Le Conseil d’État estime que ces conditions de vie révèlent, de la part des autorités publiques, une carence de nature à exposer les personnes concernées, de manière caractérisée, à des traitements inhumains ou dégradants. Cette carence porte ainsi une atteinte grave et manifestement illégale à une liberté fondamentale.
Le Conseil d’État souligne qu’il n’appartient pas au juge des référés de remettre en cause le choix des autorités publiques de traiter la situation des migrants présents à Calais en les prenant en charge, sous réserve de la mise en œuvre des procédures d’éloignement du territoire français, dans des structures adaptées à leur situation et situées en dehors du territoire de la commune de Calais dans le but d’éviter que ne s’y reconstitue un afflux incontrôlé de migrants.
Il juge qu’il appartient néanmoins au juge des référés d’ordonner les mesures urgentes que la situation permet de prendre dans un délai de quarante-huit heures et qui sont nécessaires pour faire cesser, à bref délai, les atteintes graves et manifestement illégales aux libertés fondamentales.

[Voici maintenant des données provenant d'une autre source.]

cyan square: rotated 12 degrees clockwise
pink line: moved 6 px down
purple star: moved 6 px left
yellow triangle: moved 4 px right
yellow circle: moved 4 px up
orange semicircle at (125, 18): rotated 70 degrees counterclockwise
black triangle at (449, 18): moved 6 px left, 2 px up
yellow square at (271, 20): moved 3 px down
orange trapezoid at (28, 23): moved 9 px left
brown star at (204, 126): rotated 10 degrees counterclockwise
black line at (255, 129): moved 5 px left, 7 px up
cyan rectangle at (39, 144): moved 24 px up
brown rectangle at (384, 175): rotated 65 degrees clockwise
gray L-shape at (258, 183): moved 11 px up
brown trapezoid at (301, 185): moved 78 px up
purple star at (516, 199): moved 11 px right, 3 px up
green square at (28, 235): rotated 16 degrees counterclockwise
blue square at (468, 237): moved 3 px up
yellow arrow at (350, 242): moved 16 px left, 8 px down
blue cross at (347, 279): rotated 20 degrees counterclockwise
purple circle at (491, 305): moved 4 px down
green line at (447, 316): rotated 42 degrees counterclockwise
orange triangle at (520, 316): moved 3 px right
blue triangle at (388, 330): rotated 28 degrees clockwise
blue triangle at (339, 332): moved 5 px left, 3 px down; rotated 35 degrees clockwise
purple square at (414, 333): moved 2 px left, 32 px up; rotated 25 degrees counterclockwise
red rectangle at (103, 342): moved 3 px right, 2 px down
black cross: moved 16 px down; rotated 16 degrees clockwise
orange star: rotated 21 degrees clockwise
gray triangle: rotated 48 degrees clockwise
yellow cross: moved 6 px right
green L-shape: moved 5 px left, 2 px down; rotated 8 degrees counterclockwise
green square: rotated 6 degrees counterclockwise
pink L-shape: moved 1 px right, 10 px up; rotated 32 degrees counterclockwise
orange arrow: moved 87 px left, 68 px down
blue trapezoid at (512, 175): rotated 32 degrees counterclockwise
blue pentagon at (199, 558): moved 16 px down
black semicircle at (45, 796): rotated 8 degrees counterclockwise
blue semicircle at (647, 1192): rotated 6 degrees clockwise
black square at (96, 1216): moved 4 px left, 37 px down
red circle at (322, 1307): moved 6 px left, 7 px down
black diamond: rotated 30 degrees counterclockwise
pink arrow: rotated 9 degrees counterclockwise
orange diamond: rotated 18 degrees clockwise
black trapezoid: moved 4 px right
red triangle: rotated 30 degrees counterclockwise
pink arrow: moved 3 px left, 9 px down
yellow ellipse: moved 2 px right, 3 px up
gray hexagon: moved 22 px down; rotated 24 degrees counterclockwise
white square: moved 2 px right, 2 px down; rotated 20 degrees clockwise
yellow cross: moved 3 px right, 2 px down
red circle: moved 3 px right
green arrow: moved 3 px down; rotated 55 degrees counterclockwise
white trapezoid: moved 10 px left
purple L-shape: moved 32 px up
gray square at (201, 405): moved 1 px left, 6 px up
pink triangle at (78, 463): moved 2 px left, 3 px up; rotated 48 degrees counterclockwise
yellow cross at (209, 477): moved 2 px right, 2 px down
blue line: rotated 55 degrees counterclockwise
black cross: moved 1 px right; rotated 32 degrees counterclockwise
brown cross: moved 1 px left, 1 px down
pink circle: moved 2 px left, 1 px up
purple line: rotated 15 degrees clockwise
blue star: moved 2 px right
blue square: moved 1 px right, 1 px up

Le Conseil d’État en déduit que c’est à bon droit que le juge des référés du tribunal administratif de Lille a enjoint à l’État et à la commune de Calais, de créer, dans des lieux facilement accessibles aux migrants, à l’extérieur du centre ville de Calais, plusieurs dispositifs d’accès à l’eau leur permettant de boire, de se laver et de laver leurs vêtements, ainsi que des latrines, et d’organiser un dispositif adapté, fixe ou mobile, d’accès à des douches selon des modalités qui devront permettre un accès, à fréquence adaptée, des personnes les plus vulnérables.
Il juge en outre que l’injonction faite au préfet du Pas-de-Calais d’organiser, à destination des migrants qui le souhaitent, des départs depuis la commune de Calais vers les centres d’accueil et d’orientation ouverts sur le territoire français dans lesquels des places sont disponibles, est de nature à éviter que ces migrants s’installent durablement sur le territoire de la commune de Calais dans des conditions méconnaissant le droit de toute personne à ne pas être soumise à des traitements inhumains ou dégradants. Il estime par suite que c’est à bon droit que le juge des référés du tribunal administratif a prononcé cette injonction.
Le Conseil d’État rejette donc les appels du ministre de l’intérieur et de la commune de Calais.
La procédure de référé-liberté :
La procédure de référé liberté, prévue par l’article L. 521-2 du code de justice administrative, permet au juge d’ordonner, dans un délai de quarante-huit heures, toutes mesures nécessaires à la sauvegarde d'une liberté fondamentale à laquelle une administration aurait porté, dans l'exercice d'un de ses pouvoirs, une atteinte grave et manifestement illégale. Pour obtenir satisfaction, le requérant doit justifier d’une situation d’urgence qui nécessite que le juge intervienne dans les quarante-huit heures.